Yao Chen,Ward De Spiegelaere,Wim Trypsteen,David Gleerup,Jo Vandesompele,Antoon Lievens,Matthijs Vynck,Olivier Thas
DOI: https://doi.org/10.1093/bib/bbae120
IF: 9.5
2024-03-27
Briefings in Bioinformatics
Abstract:Abstract Digital PCR (dPCR) is a highly accurate technique for the quantification of target nucleic acid(s). It has shown great potential in clinical applications, like tumor liquid biopsy and validation of biomarkers. Accurate classification of partitions based on end-point fluorescence intensities is crucial to avoid biased estimators of the concentration of the target molecules. We have evaluated many clustering methods, from general-purpose methods to specific methods for dPCR and flowcytometry, on both simulated and real-life data.
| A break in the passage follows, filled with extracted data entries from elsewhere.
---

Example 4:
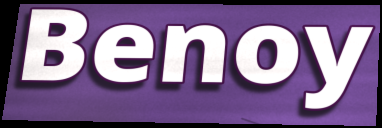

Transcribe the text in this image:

Benoy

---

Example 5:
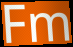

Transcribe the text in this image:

Fm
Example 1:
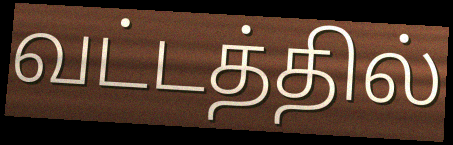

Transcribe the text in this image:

வட்டத்தில்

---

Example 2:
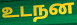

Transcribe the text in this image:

உடநன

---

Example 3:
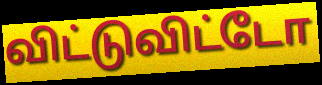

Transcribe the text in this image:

விட்டுவிட்டோ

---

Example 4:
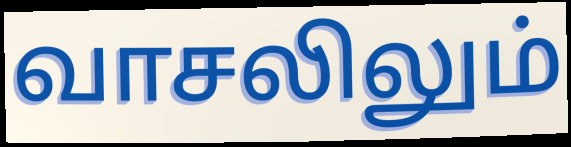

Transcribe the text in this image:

வாசலிலும்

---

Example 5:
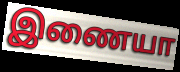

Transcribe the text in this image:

இணையா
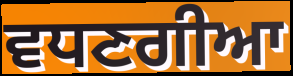
ਵਧਣਗੀਆ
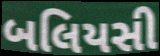
બલિયસી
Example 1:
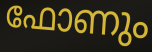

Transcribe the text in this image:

ഫോണും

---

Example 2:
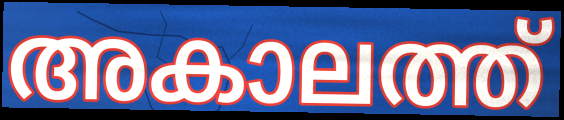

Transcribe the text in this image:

അകാലത്ത്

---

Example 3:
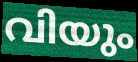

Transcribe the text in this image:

വിയും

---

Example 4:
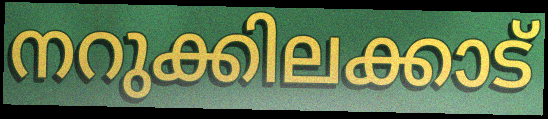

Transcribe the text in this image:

നറുക്കിലക്കാട്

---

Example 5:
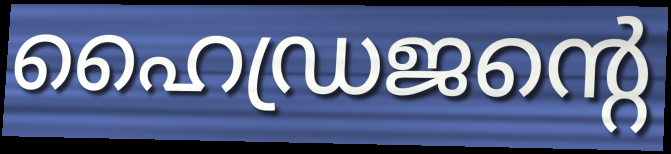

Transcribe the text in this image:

ഹൈഡ്രജന്റെ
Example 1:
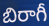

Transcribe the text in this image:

బిరాగీ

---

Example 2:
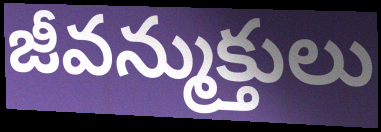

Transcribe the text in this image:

జీవన్ముక్తులు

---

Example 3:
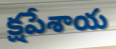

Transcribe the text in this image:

క్షపేశాయ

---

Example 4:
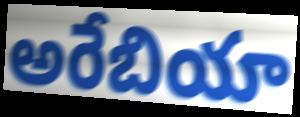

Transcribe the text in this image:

అరేబియా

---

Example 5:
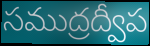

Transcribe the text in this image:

సముద్రద్వీప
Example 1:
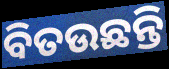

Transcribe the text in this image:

ବିତଉଛନ୍ତି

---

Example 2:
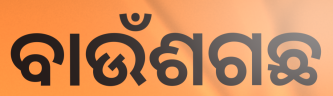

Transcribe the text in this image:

ବାଉଁଶଗଛ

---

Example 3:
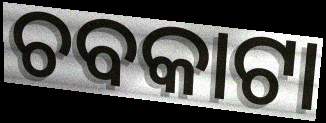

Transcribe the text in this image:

ଚବକାଟା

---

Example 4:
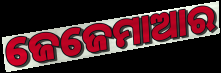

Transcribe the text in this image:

ଜେଜେମାଆର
Clustering method performance was evaluated by simulating various scenarios. Based on our extensive comparison of clustering methods, we describe the limits of these methods, and formulate guidelines for choosing an appropriate method. In addition, we have developed a novel method for simulating realistic dPCR data. The method is based on a mixture distribution of a Poisson point process and a skew-$t$ distribution, which enables the generation of irregularities of cluster shapes and randomness of partitions between clusters (‘rain’) as commonly observed in dPCR data. Users can fine-tune the model parameters and generate labeled datasets, using their own data as a template. Besides, the database of experimental dPCR data augmented with the labeled simulated data can serve as training and testing data for new clustering methods. The simulation method is available as an R Shiny app.
biochemical research methods,mathematical & computational biology
What problem does this paper attempt to address?
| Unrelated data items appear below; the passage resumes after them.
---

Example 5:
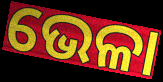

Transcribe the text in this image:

ଭେଳା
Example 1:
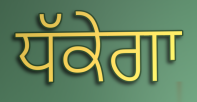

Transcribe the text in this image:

ਧੱਕੇਗਾ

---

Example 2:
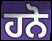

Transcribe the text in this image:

ਹਨੋ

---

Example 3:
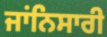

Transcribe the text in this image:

ਜਾਂਨਿਸਾਰੀ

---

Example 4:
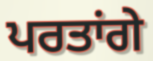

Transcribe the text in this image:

ਪਰਤਾਂਗੇ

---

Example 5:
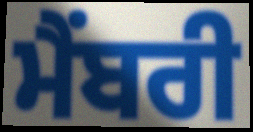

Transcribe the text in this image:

ਮੈਂਬਰੀ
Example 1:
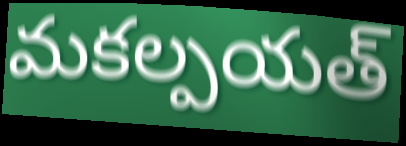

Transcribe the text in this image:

మకల్పయత్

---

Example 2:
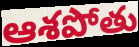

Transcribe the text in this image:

ఆశపోతు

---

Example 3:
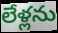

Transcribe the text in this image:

లేళ్లను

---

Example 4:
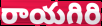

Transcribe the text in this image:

రాయగిరి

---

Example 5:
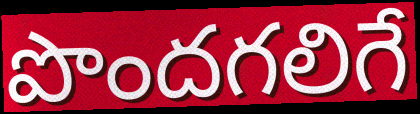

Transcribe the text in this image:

పొందగలిగే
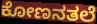
ಕೋಣನತಲೆ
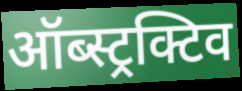
ऑब्स्ट्रक्टिव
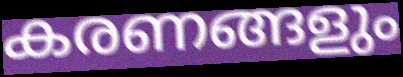
കരണങ്ങളും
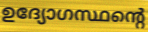
ഉദ്യോഗസ്ഥന്റെ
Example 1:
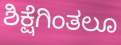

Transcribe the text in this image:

ಶಿಕ್ಷೆಗಿಂತಲೂ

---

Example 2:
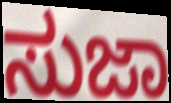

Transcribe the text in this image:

ಸುಜಾ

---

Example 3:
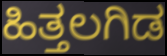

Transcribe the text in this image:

ಹಿತ್ತಲಗಿಡ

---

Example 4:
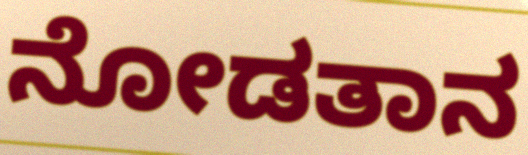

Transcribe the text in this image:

ನೋಡತಾನ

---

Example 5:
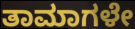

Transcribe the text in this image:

ತಾಮಾಗಳೇ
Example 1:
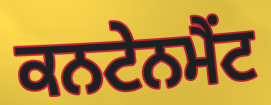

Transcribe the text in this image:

ਕਨਟੇਨਮੈਂਟ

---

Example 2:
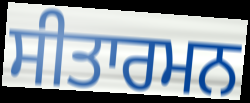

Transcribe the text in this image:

ਸੀਤਾਰਮਨ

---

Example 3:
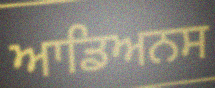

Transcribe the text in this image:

ਆਡਿਅਨਸ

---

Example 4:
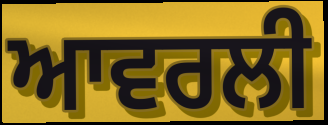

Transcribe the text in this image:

ਆਵਰਲੀ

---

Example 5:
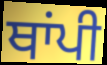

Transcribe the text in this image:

ਥਾਂਪੀ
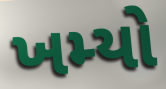
ખમ્યો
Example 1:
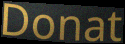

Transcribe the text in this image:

Donat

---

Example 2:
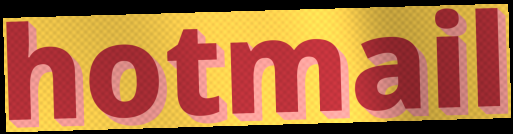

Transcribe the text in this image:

hotmail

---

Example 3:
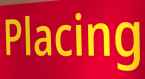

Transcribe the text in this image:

Placing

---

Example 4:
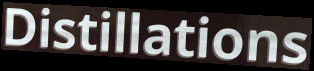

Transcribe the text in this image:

Distillations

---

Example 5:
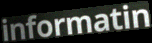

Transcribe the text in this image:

informatin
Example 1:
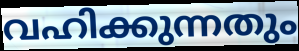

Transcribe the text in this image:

വഹിക്കുന്നതും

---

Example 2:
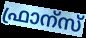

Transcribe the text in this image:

ഫ്രാന്സ്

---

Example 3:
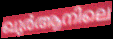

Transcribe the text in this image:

ഖുർആനിലെ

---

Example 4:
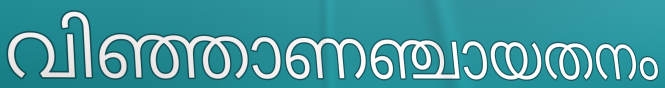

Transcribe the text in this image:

വിഞ്ഞാണഞ്ചായതനം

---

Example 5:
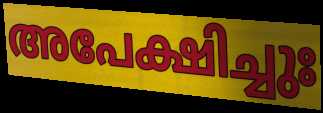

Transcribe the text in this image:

അപേക്ഷിച്ചുഃ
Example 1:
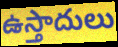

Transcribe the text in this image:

ఉస్తాదులు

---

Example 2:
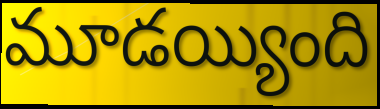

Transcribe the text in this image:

మూడయ్యింది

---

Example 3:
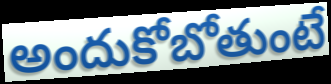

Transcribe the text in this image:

అందుకోబోతుంటే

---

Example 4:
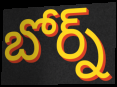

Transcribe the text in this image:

బోర్న్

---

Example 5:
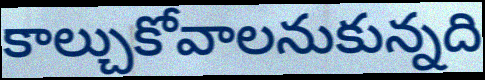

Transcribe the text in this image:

కాల్చుకోవాలనుకున్నది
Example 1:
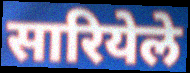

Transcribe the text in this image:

सारियेले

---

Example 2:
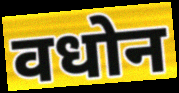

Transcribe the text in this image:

वधोन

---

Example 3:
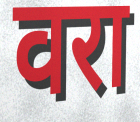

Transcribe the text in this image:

वरा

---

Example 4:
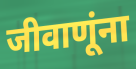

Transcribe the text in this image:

जीवाणूंना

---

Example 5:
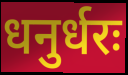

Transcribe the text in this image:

धनुर्धरः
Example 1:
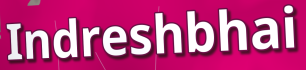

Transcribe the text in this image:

Indreshbhai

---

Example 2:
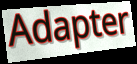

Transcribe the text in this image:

Adapter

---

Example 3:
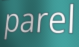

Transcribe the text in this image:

parel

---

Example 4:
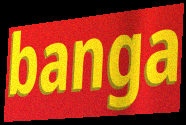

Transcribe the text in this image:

banga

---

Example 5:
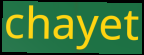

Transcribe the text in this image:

chayet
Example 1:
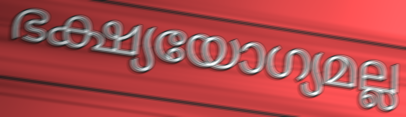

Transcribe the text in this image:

ഭക്ഷ്യയോഗ്യമല്ല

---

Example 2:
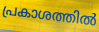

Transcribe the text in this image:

പ്രകാശത്തിൽ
This paper aims to address the problem of accurately classifying partitions in digital PCR (dPCR). Specifically, the paper evaluates the performance of various clustering methods in dual-target experiments using both simulated and real data. Accurate partition classification is crucial to avoid bias in target molecule concentration estimation, especially in multi-target experiments where manual classification may introduce bias and reduce precision. Therefore, this study aims to: 1. **Evaluate existing clustering methods**: Assess the performance of various clustering methods in dPCR partition classification using simulated and real data. 2. **Propose guidelines for selecting appropriate methods**: Describe the limitations of these methods based on extensive comparisons and provide guidelines for choosing suitable methods in different biologically relevant scenarios. 3. **Develop new simulation methods**: Propose a new method to generate realistic dPCR data, allowing users to fine-tune model parameters based on their own data and generate labeled datasets for training and testing new clustering methods. In summary, the goal of this paper is to improve the accuracy and automation of dPCR data analysis, thereby providing more reliable results in fields such as clinical applications, tumor liquid biopsy, and biomarker validation.